- Logo for Cirque du Soleil's Kurios: Cabinet of Curiosities
- Company: Cirque du Soleil
- Genre: Contemporary circus
- Show type: Touring show
- Date of premiere: April 24, 2014 (Montreal)

Creative team
- Director: Michel Laprise
- Director of creation: Chantal Tremblay
- Set designer: Stéphane Roy
- Composers: Raphaël Beau, Bob & Bill (Guy Dubuc and Marc Lessard)
- Costume designer: Philippe Guillotel
- Lighting designer: Martin Labrecque
- Choreographers: Sidi Larbi Cherkaoui Yaman Okur
- Acrobatic choreographers: Andrea Ziegler Ben Potvin Susan Gaudreau
- Sound designer: Jacques Boucher Jean-Michel Caron
- Makeup designer: Eleni Uranis
- Acrobatic performance designers: Rob Bollinger Germain Guillemot Boris Verkhovsky
- Rigging designer: Danny Zen
- Production manager: Gabriel Pinkstone
- Chief production officer and executive producer: Charles Joron
- Creative guide: Jean-François Bouchard

Other information
- Preceded by: Michael Jackson: One (2013)
- Succeeded by: Joyà (2014)
- Official website

= Kurios (Cirque du Soleil) =

Cirque du Soleil touring production

Kurios is a Cirque du Soleil touring production which premiered on April 24, 2014, in Montreal, Quebec, Canada under the full title of Kurios: Cabinet of Curiosities. Created and directed by Michel Laprise, it looks at a late 19th-century world inventor who invents a machine that defies the laws of time, space, and dimension.
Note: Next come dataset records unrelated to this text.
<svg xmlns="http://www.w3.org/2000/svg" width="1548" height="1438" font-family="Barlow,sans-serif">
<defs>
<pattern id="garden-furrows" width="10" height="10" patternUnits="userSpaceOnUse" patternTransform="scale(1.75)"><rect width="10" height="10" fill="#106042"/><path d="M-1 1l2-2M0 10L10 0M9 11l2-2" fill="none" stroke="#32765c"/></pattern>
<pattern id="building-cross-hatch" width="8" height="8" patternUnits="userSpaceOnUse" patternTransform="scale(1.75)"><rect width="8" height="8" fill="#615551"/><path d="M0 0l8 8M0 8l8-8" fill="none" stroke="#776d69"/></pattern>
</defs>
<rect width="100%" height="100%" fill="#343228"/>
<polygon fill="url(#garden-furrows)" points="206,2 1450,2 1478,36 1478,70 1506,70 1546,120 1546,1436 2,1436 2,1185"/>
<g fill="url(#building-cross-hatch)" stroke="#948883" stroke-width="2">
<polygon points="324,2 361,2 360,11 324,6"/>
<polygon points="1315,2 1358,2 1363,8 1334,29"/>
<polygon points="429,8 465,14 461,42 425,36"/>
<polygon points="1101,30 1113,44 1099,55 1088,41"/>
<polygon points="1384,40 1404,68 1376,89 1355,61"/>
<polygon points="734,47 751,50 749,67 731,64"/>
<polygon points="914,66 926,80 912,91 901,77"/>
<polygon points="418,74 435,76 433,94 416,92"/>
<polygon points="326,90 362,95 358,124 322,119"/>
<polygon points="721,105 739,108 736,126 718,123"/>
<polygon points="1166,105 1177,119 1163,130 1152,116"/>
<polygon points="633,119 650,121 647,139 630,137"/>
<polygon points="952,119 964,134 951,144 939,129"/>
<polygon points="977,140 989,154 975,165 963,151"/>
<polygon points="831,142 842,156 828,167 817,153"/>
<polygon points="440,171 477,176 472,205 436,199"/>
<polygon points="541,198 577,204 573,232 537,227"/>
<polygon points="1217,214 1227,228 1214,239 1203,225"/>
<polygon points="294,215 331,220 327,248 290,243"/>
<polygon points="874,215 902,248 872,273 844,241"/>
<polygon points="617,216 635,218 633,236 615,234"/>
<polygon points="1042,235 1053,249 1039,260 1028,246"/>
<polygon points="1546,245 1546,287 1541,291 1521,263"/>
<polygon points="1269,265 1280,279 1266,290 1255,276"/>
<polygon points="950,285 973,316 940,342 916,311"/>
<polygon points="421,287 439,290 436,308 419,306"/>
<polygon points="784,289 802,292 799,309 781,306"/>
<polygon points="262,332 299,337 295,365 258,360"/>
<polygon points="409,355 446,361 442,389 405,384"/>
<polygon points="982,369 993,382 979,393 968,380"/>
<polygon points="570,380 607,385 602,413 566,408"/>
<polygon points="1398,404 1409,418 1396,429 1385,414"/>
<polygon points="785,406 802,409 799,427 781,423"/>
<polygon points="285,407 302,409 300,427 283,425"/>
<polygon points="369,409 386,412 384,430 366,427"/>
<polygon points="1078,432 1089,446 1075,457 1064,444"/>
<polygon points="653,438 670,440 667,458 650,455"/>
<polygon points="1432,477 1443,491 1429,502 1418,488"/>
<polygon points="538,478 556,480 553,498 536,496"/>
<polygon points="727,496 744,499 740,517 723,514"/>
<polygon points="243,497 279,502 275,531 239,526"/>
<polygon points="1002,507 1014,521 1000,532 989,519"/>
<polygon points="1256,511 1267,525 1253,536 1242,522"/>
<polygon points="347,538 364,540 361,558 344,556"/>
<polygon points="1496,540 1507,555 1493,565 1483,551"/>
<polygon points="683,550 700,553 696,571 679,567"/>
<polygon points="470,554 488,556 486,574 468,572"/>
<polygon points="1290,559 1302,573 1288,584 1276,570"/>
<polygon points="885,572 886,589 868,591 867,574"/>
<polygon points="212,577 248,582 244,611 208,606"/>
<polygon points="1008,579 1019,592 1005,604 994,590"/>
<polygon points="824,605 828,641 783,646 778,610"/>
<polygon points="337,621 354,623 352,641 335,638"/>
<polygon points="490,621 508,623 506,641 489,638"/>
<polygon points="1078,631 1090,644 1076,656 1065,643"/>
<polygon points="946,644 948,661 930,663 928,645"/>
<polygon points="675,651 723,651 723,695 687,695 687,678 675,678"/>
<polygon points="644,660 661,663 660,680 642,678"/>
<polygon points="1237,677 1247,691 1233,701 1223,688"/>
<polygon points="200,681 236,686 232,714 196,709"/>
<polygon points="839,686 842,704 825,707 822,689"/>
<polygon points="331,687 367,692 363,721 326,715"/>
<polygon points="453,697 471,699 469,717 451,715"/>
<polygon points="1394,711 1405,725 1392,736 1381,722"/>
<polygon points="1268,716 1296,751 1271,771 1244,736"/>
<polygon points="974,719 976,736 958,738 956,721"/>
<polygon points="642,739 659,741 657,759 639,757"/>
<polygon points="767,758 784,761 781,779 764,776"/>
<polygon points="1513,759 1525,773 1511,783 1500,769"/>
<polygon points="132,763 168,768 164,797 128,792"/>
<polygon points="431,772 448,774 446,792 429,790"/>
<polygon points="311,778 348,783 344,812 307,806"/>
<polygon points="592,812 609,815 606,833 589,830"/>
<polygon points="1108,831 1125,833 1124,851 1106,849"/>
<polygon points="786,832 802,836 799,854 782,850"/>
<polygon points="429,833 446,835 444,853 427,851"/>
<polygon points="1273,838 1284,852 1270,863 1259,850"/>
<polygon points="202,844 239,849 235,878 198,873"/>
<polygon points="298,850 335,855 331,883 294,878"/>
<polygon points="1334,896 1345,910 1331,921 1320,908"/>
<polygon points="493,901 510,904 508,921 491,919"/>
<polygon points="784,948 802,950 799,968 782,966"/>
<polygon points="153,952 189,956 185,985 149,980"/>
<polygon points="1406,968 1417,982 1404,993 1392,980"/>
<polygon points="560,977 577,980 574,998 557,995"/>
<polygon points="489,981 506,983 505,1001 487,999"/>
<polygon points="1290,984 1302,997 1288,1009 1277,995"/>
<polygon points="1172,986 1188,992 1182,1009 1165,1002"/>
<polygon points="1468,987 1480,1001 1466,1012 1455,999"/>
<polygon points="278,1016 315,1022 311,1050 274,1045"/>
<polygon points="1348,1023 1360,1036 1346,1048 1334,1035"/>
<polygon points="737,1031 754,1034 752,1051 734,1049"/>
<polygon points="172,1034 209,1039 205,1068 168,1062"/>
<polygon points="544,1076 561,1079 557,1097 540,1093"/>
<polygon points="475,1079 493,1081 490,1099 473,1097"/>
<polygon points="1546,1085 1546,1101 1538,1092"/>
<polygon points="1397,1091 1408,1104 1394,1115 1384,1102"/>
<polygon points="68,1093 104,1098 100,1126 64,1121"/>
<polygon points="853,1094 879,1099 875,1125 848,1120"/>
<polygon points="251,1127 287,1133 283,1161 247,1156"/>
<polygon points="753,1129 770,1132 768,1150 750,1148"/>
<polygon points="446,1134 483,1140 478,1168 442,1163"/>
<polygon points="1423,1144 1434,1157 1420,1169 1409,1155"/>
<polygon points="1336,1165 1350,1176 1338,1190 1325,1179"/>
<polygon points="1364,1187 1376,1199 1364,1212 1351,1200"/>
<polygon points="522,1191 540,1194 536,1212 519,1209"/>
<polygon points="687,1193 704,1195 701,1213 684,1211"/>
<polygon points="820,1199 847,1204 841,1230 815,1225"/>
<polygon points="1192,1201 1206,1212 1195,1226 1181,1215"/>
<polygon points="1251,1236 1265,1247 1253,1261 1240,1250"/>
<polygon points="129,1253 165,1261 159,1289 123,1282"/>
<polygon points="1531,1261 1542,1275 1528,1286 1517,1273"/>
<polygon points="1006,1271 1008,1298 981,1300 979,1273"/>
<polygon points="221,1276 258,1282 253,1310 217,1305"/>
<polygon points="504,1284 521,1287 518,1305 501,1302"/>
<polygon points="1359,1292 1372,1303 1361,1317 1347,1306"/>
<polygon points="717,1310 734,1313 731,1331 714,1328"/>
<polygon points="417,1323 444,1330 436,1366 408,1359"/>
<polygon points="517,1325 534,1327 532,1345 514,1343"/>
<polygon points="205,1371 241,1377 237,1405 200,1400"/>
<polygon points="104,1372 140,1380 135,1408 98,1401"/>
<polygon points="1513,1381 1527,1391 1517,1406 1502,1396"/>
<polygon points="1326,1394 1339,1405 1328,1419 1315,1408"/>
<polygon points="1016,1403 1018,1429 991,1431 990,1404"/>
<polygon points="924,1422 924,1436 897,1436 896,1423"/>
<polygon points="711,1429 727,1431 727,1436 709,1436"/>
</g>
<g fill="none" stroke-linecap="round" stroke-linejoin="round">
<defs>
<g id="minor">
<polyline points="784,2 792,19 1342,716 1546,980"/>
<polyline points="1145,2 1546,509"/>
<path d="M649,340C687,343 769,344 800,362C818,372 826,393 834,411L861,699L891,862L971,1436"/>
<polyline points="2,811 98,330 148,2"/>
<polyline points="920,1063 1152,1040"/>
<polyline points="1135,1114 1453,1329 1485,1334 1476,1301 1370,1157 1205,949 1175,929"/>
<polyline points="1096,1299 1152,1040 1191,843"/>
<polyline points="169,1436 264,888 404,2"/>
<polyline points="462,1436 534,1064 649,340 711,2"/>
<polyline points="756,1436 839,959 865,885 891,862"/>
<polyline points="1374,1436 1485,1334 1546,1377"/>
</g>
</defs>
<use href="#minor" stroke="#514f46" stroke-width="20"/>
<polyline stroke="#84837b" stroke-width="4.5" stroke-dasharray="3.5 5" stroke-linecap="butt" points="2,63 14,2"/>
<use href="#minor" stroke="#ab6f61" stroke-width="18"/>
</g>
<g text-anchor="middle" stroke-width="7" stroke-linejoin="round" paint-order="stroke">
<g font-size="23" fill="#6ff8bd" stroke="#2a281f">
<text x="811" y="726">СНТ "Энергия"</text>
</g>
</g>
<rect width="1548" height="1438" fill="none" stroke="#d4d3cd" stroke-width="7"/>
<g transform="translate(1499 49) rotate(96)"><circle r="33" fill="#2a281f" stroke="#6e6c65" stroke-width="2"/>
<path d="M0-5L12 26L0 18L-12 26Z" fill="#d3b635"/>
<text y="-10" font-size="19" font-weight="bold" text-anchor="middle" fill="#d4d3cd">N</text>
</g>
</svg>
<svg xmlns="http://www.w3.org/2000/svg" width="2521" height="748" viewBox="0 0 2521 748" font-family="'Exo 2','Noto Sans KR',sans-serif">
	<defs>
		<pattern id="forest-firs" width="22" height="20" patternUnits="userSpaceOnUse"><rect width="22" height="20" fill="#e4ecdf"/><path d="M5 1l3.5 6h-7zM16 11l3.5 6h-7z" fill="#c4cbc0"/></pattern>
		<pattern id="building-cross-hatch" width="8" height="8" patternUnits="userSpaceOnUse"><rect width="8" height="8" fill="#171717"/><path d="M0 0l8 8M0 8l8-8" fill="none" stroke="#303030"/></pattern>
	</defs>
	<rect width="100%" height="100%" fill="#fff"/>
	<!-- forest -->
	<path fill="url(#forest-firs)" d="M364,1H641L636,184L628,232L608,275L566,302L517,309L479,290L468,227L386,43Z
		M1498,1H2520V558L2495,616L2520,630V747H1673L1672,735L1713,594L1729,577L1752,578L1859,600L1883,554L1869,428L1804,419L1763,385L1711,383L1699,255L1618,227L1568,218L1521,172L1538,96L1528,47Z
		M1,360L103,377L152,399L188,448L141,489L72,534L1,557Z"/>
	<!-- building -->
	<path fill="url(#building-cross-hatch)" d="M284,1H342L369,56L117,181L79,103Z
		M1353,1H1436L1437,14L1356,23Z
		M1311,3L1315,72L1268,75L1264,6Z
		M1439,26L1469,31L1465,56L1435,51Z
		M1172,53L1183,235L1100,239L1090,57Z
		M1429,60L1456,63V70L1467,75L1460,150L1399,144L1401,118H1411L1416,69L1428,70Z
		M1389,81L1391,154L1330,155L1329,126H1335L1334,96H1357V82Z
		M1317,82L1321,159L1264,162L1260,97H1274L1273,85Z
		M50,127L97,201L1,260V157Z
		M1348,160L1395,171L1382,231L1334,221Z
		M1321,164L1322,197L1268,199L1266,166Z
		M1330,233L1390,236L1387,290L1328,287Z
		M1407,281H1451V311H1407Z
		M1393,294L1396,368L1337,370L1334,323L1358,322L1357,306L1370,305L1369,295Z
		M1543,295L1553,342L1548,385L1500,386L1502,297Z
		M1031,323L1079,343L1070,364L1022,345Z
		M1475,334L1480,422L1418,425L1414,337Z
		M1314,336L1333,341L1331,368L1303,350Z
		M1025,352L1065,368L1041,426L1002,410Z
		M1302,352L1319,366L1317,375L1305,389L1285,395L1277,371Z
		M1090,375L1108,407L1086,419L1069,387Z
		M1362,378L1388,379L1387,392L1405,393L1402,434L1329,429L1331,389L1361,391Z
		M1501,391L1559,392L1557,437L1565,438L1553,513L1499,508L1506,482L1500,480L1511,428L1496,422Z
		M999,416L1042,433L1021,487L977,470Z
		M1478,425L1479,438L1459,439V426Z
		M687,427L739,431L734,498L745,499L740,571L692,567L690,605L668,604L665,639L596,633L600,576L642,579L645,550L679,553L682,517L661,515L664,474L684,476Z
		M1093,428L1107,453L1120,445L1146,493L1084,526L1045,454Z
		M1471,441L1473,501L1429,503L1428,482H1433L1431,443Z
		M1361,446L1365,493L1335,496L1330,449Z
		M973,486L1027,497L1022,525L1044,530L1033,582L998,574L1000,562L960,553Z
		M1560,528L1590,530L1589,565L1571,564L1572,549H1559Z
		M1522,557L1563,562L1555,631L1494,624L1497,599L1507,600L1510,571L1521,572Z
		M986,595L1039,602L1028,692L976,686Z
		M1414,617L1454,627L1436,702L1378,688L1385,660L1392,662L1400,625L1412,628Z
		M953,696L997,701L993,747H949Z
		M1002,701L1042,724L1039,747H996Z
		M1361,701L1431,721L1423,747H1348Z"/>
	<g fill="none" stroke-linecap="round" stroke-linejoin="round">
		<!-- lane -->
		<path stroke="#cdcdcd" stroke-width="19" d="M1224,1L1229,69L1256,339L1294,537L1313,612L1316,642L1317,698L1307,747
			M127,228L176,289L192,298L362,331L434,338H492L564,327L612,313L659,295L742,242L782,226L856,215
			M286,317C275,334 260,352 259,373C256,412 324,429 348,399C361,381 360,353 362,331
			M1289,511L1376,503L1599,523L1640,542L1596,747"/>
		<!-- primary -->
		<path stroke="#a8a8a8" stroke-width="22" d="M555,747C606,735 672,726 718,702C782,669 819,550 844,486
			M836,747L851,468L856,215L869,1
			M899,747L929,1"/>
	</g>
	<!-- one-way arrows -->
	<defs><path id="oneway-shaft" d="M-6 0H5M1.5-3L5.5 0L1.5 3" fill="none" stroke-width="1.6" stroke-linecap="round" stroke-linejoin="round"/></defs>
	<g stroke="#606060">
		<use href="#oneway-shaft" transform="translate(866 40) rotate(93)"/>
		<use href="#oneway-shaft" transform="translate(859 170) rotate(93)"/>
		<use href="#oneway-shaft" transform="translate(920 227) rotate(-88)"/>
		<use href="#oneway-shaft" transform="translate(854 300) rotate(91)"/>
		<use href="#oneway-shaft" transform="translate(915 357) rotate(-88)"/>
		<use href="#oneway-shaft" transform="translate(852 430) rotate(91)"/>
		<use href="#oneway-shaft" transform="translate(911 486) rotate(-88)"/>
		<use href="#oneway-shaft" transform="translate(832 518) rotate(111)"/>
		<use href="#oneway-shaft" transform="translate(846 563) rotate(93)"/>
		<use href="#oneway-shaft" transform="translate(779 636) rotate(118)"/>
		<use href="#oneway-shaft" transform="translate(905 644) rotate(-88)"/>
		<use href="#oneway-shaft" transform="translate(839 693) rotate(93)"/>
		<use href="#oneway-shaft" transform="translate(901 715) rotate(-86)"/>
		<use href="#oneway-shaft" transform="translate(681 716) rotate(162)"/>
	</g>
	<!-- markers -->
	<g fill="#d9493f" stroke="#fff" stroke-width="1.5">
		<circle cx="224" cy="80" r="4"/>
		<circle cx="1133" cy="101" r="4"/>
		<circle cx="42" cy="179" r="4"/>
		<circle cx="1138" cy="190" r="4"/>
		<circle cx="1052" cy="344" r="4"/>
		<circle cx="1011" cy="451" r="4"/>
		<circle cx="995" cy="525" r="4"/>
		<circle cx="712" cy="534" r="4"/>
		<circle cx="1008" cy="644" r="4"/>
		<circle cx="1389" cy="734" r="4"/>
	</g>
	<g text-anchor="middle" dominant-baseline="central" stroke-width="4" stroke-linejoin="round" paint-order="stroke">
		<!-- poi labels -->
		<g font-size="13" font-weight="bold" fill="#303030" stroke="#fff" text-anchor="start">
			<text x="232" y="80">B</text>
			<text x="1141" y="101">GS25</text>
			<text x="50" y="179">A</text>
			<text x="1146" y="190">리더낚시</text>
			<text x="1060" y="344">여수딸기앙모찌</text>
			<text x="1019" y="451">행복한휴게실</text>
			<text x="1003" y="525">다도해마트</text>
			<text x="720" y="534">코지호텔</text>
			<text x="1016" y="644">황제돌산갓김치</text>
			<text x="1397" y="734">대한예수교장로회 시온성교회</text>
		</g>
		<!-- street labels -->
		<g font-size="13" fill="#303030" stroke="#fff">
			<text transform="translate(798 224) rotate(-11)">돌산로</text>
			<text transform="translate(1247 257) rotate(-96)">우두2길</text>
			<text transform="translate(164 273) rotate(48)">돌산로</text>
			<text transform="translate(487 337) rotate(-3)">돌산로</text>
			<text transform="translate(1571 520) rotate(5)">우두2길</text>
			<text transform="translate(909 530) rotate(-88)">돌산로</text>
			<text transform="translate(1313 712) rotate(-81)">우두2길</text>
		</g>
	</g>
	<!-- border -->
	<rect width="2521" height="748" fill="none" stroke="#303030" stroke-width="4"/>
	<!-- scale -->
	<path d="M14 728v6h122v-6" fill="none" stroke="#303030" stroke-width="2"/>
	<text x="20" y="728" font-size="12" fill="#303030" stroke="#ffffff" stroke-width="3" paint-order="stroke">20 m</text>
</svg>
As he reinvents everything around him with steampunk elements, he is joined by characters from another dimension who interact with him.

==Acts==
Acts currently in the show include:
- Chaos synchro (synchronized dance)
- Russian cradle
- Aerial bicycle
- Contortion
- Balancing on chairs
- Rola bola
- Acro net
- Aerial straps
- Yo-yo
- Banquine

Acts in rotation:
- Aerial cart
- Solo Aerial Straps
Retired Acts:
- Chinese pole
- Handbalancing (Réserve)
- Juggling (Réserve)

==Music==
The score, composed by Raphaël Beau in collaboration with Guy Dubuc and Marc Lessard (known as Bob and Bill), fuses jazz with electro swing.

The soundtrack was released on December 9, 2014. A CD launch, "Kurios about Music", took place at the December 10, 2014, show, which included an off-stage performance by the Kurios band and an after-show party.

===Track titles===
1. "11h11" (Opening)
2. "Steampunk Telegram" (Aerial Bike)
3. "Bella Donna Twist" (Chaos Synchro 1900)
4. "Gravity Levitas" (Russian Cradle)
5. "Monde inversé" (Upside Down World)
6. "Hypnotique" (Contortion)
7. "Departure" (Theater of hands/Transition into Rola Bola)
8. "Fearsome Flight" (Rola Bola)
9. "Clouds" (Acro Net)
10. "Créature de siam" (Aerial Straps Duo)
11. "Wat U No Wen" (Banquine)
12. "You Must be Joking" (Finale)

===Vocalists===
- Erini Tornesaki - from April 24, 2014, to March 19, 2017
- Estelle Esse - from May 2014, to May 16, 2014
- Sophie Guay - from March 19, 2017, to present
Backup singers:

- Christa Mercy - from May 2014, to January 2017
- Lana Cenic - May 5, 2017, to February 2020

==Critical reception==
The Toronto Star praised the show and critic Richard Ouzounian, saying "Kurios is Cirque du Soleil's strongest act in years." The Gazette also declared Kurios a success, saying it was "...a classic. It runs like clockwork and could tick on forever." The Globe and Mail described it as a "kinetic, whimsical and astounding new production".

On the show's debut in San Francisco, the San Francisco Chronicle called Kurios "the best Cirque du Soleil show in a long time". The San Jose Mercury News wrote, "For its 30th anniversary, Cirque du Soleil has concocted a dark and mysterious world that eschews the brightly colored eye candy for which the French Canadian juggernaut has become famous."

Chris Jones of the Chicago Tribune wrote: "Well, the Cirque has come roaring back with a dazzling, hyper-detailed, potent, quixotic and generally fantastic show that reveals this extraordinary artistic company's singular capacity for exploration and metamorphosis. It is not to be missed on any account. Even the music, sung by the Greek vocalist Eirini Tornesaki, is beguiling."